Insomma, volevo dire, non ci scoraggiamo, talvolta molte storie, e non solo questa, non sono come ce le raccontano.
La prossima volta ci parli di Pandora?
Paola ci proverò a parlare anche di Pandora, perchè no, o magari ne parlerà qualche altra mia collega
Adamo comunque non ci fa una bella figura nel racconto della Genesi: appare come un omuncolo senza volontà, incapace di esercitare il proprio libero arbitrio e di prendere decisioni autonome.

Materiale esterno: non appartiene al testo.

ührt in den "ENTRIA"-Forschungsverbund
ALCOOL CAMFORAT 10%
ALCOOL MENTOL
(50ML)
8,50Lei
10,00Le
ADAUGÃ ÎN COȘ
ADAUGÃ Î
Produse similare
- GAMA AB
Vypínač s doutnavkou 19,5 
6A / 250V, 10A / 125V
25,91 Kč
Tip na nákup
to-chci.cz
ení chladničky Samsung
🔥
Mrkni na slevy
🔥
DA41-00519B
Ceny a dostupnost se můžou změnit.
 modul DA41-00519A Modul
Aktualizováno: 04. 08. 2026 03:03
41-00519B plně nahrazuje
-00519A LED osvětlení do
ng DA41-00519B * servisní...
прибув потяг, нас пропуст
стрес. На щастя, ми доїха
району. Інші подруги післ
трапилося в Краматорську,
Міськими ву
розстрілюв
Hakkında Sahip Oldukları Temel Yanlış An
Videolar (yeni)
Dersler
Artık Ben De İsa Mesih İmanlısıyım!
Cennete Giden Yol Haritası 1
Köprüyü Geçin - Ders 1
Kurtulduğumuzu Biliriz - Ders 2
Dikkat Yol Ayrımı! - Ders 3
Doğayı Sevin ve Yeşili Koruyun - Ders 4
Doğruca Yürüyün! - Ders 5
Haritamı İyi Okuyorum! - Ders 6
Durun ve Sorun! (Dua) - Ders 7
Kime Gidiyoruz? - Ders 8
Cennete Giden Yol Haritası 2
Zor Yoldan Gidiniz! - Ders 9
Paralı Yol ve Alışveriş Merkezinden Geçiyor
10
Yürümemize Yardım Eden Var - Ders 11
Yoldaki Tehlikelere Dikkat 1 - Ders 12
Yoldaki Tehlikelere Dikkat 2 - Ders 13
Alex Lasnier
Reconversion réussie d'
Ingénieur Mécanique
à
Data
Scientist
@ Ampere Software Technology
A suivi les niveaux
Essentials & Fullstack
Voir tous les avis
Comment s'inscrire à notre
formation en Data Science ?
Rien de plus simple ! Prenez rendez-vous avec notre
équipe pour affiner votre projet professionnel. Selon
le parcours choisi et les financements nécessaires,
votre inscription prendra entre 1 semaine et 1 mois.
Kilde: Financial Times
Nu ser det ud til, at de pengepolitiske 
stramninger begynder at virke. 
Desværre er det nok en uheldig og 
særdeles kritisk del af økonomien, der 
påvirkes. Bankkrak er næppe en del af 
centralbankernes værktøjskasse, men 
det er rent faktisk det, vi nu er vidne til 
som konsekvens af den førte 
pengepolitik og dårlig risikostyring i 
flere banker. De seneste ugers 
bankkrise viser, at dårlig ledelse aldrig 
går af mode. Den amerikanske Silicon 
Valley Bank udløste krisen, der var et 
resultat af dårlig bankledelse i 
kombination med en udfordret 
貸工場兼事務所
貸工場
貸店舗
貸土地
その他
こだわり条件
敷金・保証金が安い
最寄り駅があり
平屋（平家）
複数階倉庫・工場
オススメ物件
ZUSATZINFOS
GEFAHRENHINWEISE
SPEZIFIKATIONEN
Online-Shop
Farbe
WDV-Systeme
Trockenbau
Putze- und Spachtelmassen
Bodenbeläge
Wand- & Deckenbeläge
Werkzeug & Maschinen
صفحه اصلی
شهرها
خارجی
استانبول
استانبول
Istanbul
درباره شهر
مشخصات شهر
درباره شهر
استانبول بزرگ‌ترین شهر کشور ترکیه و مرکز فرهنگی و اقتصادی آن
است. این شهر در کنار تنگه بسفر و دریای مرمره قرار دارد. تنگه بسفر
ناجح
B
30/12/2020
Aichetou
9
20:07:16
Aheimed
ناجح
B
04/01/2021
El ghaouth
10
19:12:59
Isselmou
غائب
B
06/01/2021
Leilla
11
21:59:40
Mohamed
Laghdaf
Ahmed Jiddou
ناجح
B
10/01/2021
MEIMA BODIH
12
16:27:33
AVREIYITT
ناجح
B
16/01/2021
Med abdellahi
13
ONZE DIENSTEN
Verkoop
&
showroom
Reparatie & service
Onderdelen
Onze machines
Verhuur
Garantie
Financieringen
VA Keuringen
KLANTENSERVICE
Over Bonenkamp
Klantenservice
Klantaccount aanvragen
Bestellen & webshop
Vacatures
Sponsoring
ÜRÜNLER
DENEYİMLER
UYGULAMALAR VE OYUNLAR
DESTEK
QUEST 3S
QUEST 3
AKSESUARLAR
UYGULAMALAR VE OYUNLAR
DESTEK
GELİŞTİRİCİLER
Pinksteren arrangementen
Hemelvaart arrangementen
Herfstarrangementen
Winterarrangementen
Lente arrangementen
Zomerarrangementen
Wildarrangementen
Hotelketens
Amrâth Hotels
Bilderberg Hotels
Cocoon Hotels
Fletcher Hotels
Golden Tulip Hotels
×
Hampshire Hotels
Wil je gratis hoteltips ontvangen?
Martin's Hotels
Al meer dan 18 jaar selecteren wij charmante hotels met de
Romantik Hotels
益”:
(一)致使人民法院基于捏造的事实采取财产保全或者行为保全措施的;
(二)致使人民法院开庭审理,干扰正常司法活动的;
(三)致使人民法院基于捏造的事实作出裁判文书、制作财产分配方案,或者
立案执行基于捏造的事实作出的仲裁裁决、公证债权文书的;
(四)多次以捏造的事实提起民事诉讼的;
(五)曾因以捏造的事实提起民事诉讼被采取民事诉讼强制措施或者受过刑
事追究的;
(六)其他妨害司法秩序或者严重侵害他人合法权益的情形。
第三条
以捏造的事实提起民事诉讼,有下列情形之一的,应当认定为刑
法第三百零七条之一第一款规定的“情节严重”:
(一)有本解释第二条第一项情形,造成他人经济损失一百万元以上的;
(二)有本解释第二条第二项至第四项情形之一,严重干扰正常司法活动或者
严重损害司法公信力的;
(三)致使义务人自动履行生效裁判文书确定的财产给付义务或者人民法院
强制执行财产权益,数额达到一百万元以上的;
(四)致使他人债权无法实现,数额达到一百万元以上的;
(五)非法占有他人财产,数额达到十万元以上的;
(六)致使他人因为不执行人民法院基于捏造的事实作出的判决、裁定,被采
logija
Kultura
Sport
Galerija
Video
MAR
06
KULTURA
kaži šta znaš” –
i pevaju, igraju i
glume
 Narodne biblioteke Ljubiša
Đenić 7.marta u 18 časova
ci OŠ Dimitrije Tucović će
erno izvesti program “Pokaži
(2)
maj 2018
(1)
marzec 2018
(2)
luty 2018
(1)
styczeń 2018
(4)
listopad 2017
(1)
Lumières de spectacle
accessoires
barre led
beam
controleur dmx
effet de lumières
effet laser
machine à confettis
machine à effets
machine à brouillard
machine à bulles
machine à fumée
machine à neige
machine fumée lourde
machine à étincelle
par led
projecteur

In secondo luogo si dimostra vigliacco e senza p…alle, perchè di fronte a Dio, che li ha colti in flagrante, si affretta a puntare il dito su Eva: “E’ colpa sua, è lei che mi ha tentato”. Cosa che il più delle volte continua a fare. Che non fosse il più affidabile e coraggioso dei due, secondo me, l’ha capito anche Dio, che cacciandoli dal Paradiso terrestre ha preferito assegnare ad Eva il castigo di partorire nel dolore. Se l’avesse inflitto ad Adamo, forse non saremmo qui a parlarne.